CVE-2025-9309 is a vulnerability identified in the Tenda AC10 router firmware version 16.03.10.13. The flaw involves hard-coded credentials embedded within an unknown function related to the /etc_ro/shadow file, specifically within the component handling MD5 hashes. This vulnerability allows an attacker with local access to the device to potentially leverage these hard-coded credentials to gain unauthorized access or escalate privileges. The attack complexity is high, requiring local access and advanced manipulation skills, and no user interaction is needed. The exploitability is considered difficult, and while an exploit has been publicly disclosed, there are no known exploits actively used in the wild. The CVSS 4.0 base score is 2, indicating a low severity primarily due to the requirement for local access, high attack complexity, and limited impact on confidentiality, integrity, and availability. The vulnerability does not require authentication but does require local access, limiting the attack surface to individuals who can physically or logically access the device's local environment. The hard-coded credentials pose a risk of unauthorized access if an attacker can reach the device locally, potentially compromising device configuration or network security.

For European organizations, the impact of CVE-2025-9309 is relatively limited due to the low severity and the requirement for local access. However, in environments where Tenda AC10 routers are deployed in sensitive or critical network segments, such as small office/home office (SOHO) setups or branch offices, an attacker with physical or local network access could exploit this vulnerability to gain unauthorized control over the device.

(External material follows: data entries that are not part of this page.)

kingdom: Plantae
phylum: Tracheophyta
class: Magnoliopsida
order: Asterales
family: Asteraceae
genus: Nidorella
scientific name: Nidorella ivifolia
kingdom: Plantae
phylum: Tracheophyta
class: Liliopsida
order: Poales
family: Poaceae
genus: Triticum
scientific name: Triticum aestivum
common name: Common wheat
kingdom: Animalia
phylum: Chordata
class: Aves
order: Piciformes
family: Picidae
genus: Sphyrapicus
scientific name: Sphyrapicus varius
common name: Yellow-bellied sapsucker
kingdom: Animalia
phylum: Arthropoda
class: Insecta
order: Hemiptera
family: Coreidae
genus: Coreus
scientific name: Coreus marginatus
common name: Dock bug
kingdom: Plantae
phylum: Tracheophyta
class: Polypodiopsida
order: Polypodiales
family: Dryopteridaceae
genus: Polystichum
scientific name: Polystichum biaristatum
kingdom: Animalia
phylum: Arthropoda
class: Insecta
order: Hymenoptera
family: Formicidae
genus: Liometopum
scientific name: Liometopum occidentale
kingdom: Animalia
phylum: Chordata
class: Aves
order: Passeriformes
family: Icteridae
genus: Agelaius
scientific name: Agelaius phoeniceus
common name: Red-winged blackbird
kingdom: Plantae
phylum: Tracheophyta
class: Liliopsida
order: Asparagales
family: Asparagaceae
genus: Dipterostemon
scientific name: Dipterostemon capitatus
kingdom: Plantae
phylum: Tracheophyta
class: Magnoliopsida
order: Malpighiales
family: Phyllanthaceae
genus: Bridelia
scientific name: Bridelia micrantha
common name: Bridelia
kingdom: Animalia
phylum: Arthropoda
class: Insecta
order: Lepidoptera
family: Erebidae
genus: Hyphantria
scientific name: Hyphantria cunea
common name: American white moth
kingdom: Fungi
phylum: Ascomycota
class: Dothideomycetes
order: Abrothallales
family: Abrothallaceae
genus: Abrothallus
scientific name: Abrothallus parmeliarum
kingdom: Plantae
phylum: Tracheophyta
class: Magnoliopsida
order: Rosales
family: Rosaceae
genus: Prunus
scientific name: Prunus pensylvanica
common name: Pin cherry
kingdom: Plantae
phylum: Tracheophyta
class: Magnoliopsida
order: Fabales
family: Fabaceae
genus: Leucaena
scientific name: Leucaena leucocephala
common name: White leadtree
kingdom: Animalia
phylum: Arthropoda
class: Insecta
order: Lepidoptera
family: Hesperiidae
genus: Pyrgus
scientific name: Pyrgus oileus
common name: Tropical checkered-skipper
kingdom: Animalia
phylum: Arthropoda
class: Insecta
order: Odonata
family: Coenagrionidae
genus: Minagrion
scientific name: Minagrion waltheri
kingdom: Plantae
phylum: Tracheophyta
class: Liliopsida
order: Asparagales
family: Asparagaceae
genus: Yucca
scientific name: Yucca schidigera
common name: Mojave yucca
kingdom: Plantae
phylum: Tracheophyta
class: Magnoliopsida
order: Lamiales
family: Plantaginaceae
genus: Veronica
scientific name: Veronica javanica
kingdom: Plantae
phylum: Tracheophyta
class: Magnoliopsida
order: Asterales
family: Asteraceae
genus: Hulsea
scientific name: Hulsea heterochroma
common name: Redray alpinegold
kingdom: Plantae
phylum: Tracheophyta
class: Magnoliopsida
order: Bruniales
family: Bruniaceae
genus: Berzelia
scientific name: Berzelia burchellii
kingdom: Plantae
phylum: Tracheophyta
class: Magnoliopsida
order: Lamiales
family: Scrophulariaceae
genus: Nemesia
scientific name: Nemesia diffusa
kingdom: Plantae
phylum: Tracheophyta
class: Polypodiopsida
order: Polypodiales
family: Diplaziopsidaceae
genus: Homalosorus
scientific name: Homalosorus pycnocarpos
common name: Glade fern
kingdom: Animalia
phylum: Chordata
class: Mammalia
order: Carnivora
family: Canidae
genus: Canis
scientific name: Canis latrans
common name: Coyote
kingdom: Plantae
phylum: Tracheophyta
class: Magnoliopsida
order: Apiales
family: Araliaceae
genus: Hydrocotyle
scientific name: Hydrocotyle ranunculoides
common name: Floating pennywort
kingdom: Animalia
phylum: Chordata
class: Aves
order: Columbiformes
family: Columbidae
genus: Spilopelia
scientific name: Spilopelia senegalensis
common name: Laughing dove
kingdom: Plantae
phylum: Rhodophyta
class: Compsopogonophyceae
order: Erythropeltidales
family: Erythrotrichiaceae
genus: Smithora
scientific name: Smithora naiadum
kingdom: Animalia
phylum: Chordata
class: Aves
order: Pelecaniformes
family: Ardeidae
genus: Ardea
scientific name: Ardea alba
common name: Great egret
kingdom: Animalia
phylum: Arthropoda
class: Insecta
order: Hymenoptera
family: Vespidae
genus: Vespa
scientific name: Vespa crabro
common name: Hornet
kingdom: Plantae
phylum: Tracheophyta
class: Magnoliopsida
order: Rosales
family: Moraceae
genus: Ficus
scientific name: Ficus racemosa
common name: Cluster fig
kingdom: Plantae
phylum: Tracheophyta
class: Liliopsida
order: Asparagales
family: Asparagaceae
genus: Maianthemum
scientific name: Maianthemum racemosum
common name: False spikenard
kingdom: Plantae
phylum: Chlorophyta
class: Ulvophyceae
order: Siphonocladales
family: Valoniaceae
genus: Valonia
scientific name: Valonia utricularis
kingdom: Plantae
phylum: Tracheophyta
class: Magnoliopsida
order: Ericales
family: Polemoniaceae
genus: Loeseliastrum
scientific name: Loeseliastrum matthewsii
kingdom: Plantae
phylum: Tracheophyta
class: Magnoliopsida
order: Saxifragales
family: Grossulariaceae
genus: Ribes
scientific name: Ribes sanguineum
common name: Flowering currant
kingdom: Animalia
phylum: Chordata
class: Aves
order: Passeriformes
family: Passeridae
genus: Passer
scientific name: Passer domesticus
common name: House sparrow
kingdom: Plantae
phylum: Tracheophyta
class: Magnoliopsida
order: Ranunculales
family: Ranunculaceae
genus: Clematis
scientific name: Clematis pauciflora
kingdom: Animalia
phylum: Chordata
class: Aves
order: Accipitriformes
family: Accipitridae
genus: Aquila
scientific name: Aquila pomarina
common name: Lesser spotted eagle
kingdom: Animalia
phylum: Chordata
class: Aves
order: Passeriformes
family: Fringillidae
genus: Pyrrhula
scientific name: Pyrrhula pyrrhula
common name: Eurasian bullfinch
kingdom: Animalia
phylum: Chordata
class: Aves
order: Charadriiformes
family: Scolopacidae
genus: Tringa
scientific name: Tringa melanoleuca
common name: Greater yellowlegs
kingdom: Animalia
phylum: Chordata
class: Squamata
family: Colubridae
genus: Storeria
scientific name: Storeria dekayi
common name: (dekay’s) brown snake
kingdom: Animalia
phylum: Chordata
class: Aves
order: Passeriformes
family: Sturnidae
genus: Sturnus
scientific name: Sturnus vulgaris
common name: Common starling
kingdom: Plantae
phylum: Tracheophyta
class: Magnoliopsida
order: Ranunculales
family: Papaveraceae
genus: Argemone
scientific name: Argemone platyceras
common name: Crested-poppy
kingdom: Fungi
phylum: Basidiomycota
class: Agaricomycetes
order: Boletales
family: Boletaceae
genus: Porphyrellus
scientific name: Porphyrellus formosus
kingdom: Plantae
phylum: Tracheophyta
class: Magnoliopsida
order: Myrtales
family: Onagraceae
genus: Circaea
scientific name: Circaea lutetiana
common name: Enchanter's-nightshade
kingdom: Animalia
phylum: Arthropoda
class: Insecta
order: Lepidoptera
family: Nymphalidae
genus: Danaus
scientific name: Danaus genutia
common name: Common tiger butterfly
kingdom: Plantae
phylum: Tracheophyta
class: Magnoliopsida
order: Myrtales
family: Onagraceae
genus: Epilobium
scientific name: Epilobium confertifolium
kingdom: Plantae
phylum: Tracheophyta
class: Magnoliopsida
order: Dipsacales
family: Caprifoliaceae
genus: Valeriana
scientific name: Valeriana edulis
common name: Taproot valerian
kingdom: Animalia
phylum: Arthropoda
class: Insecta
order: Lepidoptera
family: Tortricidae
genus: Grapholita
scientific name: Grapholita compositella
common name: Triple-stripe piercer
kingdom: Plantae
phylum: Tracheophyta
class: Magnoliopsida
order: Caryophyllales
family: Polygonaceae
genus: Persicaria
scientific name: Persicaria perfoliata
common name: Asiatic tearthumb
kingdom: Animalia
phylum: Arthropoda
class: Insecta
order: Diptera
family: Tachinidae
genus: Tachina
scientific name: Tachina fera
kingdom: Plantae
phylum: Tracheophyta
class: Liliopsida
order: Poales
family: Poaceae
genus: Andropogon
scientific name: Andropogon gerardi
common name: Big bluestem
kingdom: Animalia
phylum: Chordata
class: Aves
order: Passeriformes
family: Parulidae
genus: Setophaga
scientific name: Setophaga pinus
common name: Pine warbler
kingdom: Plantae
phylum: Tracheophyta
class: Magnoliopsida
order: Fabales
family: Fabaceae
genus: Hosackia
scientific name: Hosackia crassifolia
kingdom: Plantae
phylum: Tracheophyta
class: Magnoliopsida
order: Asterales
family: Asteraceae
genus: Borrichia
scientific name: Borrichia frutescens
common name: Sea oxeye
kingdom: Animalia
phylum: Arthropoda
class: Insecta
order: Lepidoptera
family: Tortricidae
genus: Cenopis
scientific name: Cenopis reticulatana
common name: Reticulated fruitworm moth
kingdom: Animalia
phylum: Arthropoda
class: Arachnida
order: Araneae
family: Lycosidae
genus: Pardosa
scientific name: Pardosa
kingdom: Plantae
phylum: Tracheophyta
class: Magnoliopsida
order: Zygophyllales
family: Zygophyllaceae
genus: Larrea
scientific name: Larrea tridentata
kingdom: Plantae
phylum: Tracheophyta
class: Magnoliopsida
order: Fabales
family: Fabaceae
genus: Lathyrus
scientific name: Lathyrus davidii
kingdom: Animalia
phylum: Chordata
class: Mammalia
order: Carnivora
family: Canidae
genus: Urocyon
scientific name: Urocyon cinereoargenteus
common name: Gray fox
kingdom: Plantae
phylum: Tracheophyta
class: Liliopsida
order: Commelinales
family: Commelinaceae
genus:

This could lead to network misconfigurations, interception of network traffic, or pivoting to other internal systems. The risk is higher in organizations with less stringent physical security or where remote local access (e.g., via compromised internal hosts) is possible. Given the low CVSS score and lack of known active exploitation, the immediate threat is low, but the presence of hard-coded credentials is a poor security practice that could be leveraged in targeted attacks or combined with other vulnerabilities to escalate impact.

To mitigate this vulnerability, European organizations using Tenda AC10 routers should: 1) Immediately check for firmware updates or patches from Tenda addressing this issue; if none are available, consider contacting the vendor for guidance or timelines. 2) Restrict physical and local network access to devices, ensuring only authorized personnel can connect directly to the router. 3) Implement network segmentation to isolate vulnerable devices from critical network assets, reducing the risk of lateral movement. 4) Monitor network traffic and device logs for unusual access patterns or authentication attempts that could indicate exploitation attempts. 5) Where feasible, replace affected devices with models that do not contain hard-coded credentials or have better security postures. 6) Employ strong network access controls and endpoint security to prevent attackers from gaining local access to the device environment. These steps go beyond generic advice by focusing on access control, network architecture, and vendor engagement specific to this vulnerability's characteristics.